Interesting, and helpful! :) Just to take this point a little further and add another word into the mix:

Could I also say:

– Morgen klappt bei mir nicht vor um 5.

-Mein Plan hat geklappt.

Which avoids the potential confusion (at least in this 2nd example) from other interpretations of “gehen”

In my mind, I initially thought of funktionieren to be best used for technological or mechinical devices (moreso to be used for things that physically function). Definitely good to know that it fits with conceptual applications as well (plans, approaches, ideas).

8 years ago
Reply to  Emanuel

Hahah that one could be a doozy.

8 years ago

Relating an example here to the “angehen” article:

Du kannst nicht einfach die Klausur schreiben ohne jemals in der Vorlesung gewesen zu sein.
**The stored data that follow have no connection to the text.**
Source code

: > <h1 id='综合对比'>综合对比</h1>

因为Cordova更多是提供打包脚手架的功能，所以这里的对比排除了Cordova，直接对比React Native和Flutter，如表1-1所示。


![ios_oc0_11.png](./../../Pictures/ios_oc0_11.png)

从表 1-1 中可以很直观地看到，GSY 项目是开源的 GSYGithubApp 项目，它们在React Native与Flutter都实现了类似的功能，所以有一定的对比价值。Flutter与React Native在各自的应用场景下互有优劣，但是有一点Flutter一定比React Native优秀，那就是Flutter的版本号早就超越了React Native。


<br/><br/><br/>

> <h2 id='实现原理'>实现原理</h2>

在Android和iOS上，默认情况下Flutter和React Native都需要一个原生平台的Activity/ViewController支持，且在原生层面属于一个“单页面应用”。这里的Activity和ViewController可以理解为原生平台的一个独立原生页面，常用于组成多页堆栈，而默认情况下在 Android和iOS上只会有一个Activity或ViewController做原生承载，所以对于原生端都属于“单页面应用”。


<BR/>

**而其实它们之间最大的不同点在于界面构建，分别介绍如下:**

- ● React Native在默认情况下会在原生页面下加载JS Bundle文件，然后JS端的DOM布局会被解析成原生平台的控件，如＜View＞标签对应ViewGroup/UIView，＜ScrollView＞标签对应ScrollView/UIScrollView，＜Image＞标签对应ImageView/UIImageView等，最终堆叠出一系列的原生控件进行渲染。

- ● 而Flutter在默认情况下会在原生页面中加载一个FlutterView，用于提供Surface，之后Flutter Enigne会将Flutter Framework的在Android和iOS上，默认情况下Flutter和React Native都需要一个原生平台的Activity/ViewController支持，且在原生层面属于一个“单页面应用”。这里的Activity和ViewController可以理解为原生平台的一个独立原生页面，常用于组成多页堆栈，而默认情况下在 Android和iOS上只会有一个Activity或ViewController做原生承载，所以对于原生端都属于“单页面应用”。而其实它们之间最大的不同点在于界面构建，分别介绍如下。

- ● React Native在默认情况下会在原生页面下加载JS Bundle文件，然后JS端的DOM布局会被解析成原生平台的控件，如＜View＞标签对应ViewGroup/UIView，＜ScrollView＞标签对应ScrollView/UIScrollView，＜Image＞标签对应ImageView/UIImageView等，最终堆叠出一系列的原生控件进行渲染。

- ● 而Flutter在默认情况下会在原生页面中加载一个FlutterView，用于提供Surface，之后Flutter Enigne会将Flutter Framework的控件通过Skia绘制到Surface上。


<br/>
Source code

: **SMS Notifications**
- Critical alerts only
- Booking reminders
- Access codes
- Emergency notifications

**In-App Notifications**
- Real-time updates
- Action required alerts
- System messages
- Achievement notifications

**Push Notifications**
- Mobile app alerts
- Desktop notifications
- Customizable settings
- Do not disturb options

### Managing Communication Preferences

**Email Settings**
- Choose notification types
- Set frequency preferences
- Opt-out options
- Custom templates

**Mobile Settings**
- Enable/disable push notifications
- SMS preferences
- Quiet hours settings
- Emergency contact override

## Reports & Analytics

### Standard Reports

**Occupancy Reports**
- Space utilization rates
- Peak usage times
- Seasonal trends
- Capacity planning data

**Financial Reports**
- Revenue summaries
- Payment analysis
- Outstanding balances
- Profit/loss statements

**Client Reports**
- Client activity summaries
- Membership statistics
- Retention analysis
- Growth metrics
So funktioniert das nicht…

Could one also say “So geht das nicht…” ? Are funktionieren and gehen more or less interchangable?

8 years ago

Good. Though I must say Scheiss auf da. This has cleared up a couple of portions (foggified some ones that were previously clear too :D) Though, Im reading a book now and I know about “da” at the start of a sentence meaning “because” or “since” (instead of “there” but I understand you used “there” because it’s the theme of the essay), however I didnt know about it altering the structure the opposite of “weil”. Wow, was fur eine verdammte Sprache.

Falcão Ruíz
Falcão Ruíz
8 years ago

I am also a native Spanish speaker and I’ll have to say I don’t agree with what Carlos is saying. At least in Mexico (and I’m pretty much convinced in other Spanish-speaking countries) we have a word that works very similar to “da” in this example and that word is “ahí”:

“I’ll be there for you” can be translated into “(Siempre) estaré ahí (contigo)”. The “contigo” can be removed as it can be understood from context. Also “siempre” is not really needed, it just helps convey the idea that you will ALWAYS be there for someone (always =siempre) .The “ahí” word doesn’t have a specific localization here, so it serves the same purpose as da or there.

As for other Romance languages, one could argue they have similar words for this type of constructions:

French: y = j’y serai (pour toi)
Portuguese: aí = eu vou estar aí (com você)
Italian: ci = io ci sarò (per te)

Maybe some native speakers of those languages can correct me if I’m wrong. :)

8 years ago
Reply to  Emanuel

I was thinking about “eso” as a translation of “da”…. Dafür = por eso… Damit = con eso…. At least on the case of da + preposition…. For “da” alone, I guess can be “ahí”….
Thank you for your amazingly clear and funny explanations…. I am a huge fan of your blog!